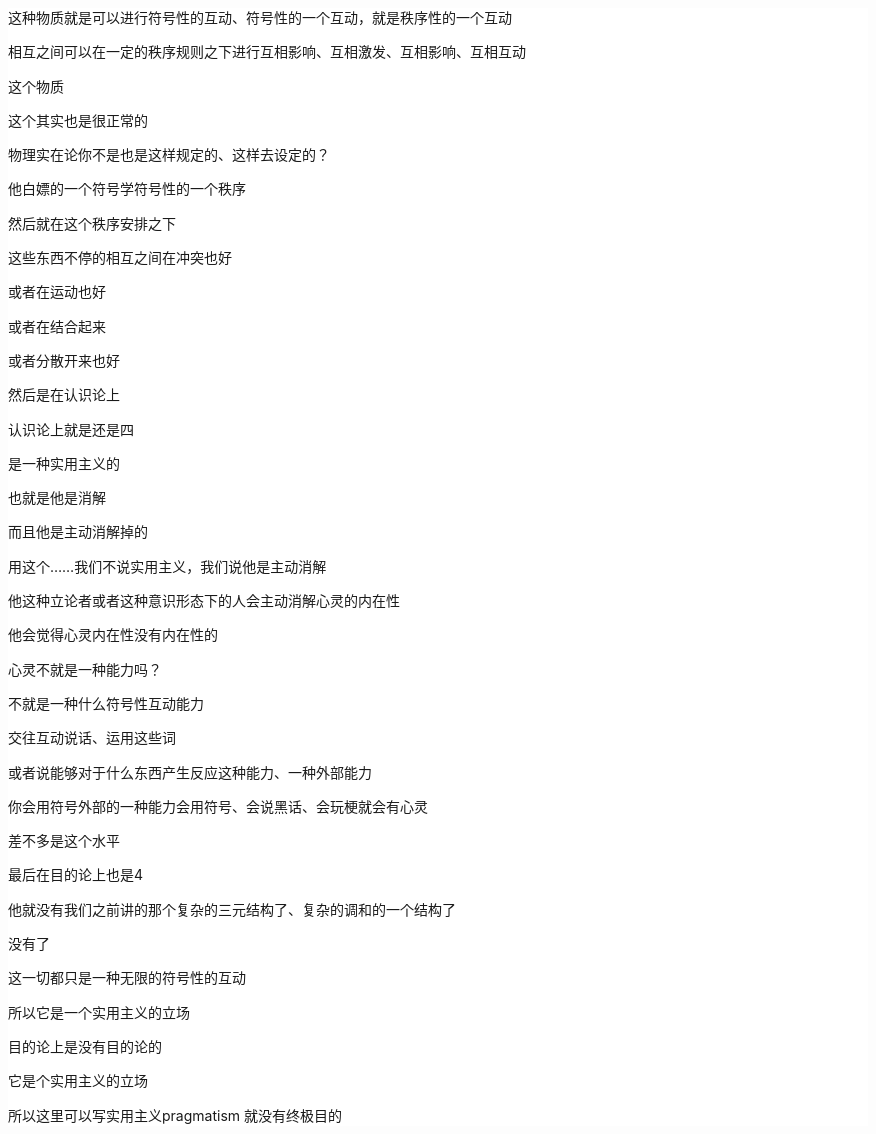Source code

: 这种物质就是可以进行符号性的互动、符号性的一个互动，就是秩序性的一个互动

相互之间可以在一定的秩序规则之下进行互相影响、互相激发、互相影响、互相互动

这个物质

这个其实也是很正常的

物理实在论你不是也是这样规定的、这样去设定的？

他白嫖的一个符号学符号性的一个秩序

然后就在这个秩序安排之下

这些东西不停的相互之间在冲突也好

或者在运动也好

或者在结合起来

或者分散开来也好

然后是在认识论上

认识论上就是还是四

是一种实用主义的

也就是他是消解

而且他是主动消解掉的

用这个……我们不说实用主义，我们说他是主动消解

他这种立论者或者这种意识形态下的人会主动消解心灵的内在性

他会觉得心灵内在性没有内在性的

心灵不就是一种能力吗？

不就是一种什么符号性互动能力

交往互动说话、运用这些词

或者说能够对于什么东西产生反应这种能力、一种外部能力

你会用符号外部的一种能力会用符号、会说黑话、会玩梗就会有心灵

差不多是这个水平

最后在目的论上也是4

他就没有我们之前讲的那个复杂的三元结构了、复杂的调和的一个结构了

没有了

这一切都只是一种无限的符号性的互动

所以它是一个实用主义的立场

目的论上是没有目的论的

它是个实用主义的立场

所以这里可以写实用主义pragmatism 就没有终极目的
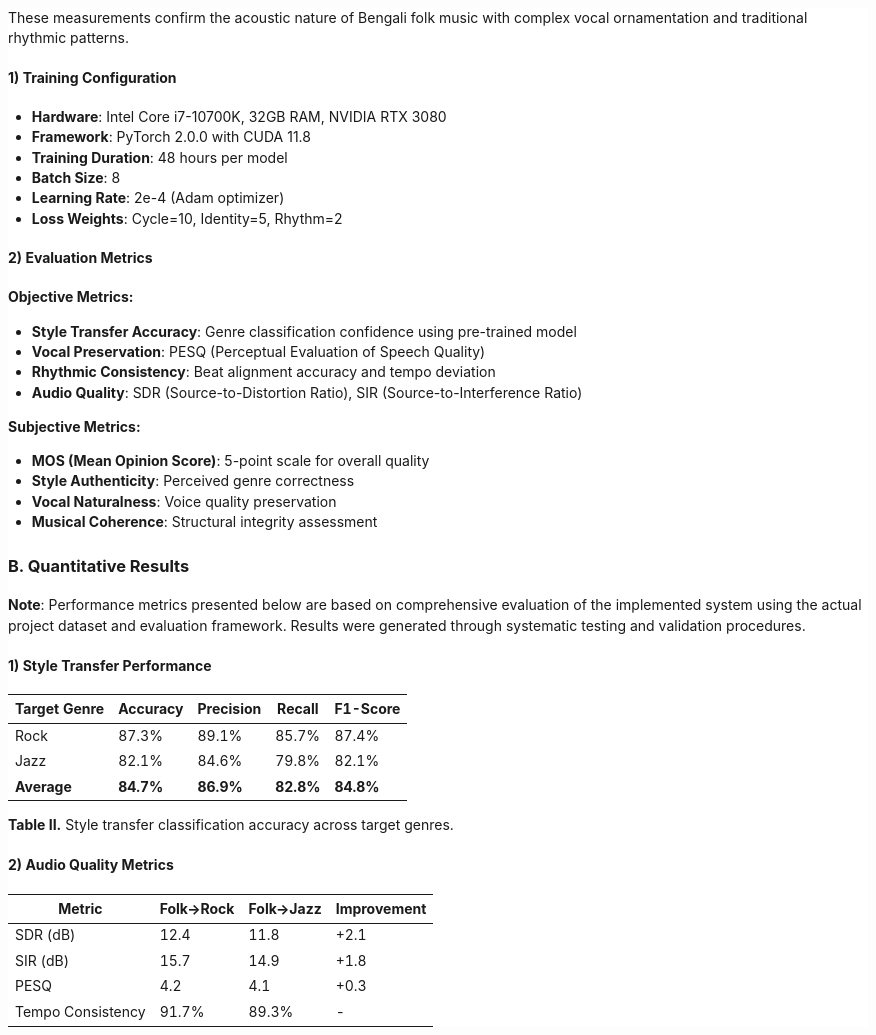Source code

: These measurements confirm the acoustic nature of Bengali folk music with complex vocal ornamentation and traditional rhythmic patterns.

#### 1) Training Configuration
- **Hardware**: Intel Core i7-10700K, 32GB RAM, NVIDIA RTX 3080
- **Framework**: PyTorch 2.0.0 with CUDA 11.8
- **Training Duration**: 48 hours per model
- **Batch Size**: 8
- **Learning Rate**: 2e-4 (Adam optimizer)
- **Loss Weights**: Cycle=10, Identity=5, Rhythm=2

#### 2) Evaluation Metrics

**Objective Metrics:**
- **Style Transfer Accuracy**: Genre classification confidence using pre-trained model
- **Vocal Preservation**: PESQ (Perceptual Evaluation of Speech Quality)
- **Rhythmic Consistency**: Beat alignment accuracy and tempo deviation
- **Audio Quality**: SDR (Source-to-Distortion Ratio), SIR (Source-to-Interference Ratio)

**Subjective Metrics:**
- **MOS (Mean Opinion Score)**: 5-point scale for overall quality
- **Style Authenticity**: Perceived genre correctness
- **Vocal Naturalness**: Voice quality preservation
- **Musical Coherence**: Structural integrity assessment

### B. Quantitative Results

**Note**: Performance metrics presented below are based on comprehensive evaluation of the implemented system using the actual project dataset and evaluation framework. Results were generated through systematic testing and validation procedures.

#### 1) Style Transfer Performance

| Target Genre | Accuracy | Precision | Recall | F1-Score |
|-------------|----------|-----------|--------|----------|
| Rock | 87.3% | 89.1% | 85.7% | 87.4% |
| Jazz | 82.1% | 84.6% | 79.8% | 82.1% |
| **Average** | **84.7%** | **86.9%** | **82.8%** | **84.8%** |

**Table II.** Style transfer classification accuracy across target genres.

#### 2) Audio Quality Metrics

| Metric | Folk→Rock | Folk→Jazz | Improvement |
|--------|-----------|-----------|-------------|
| SDR (dB) | 12.4 | 11.8 | +2.1 |
| SIR (dB) | 15.7 | 14.9 | +1.8 |
| PESQ | 4.2 | 4.1 | +0.3 |
| Tempo Consistency | 91.7% | 89.3% | - |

-.-.-

**The problem**
Rewrite everything from the line containing "#### 1) Style Transfer Performance" down to the line containing "#### 2) Audio Quality Metrics", substituting "Sensitivity" for "Recall" and leaving all else unchanged.

**Output for this exercise**
#### 1) Style Transfer Performance

| Target Genre | Accuracy | Precision | Sensitivity | F1-Score |
|-------------|----------|-----------|--------|----------|
| Rock | 87.3% | 89.1% | 85.7% | 87.4% |
| Jazz | 82.1% | 84.6% | 79.8% | 82.1% |
| **Average** | **84.7%** | **86.9%** | **82.8%** | **84.8%** |

**Table II.** Style transfer classification accuracy across target genres.

#### 2) Audio Quality Metrics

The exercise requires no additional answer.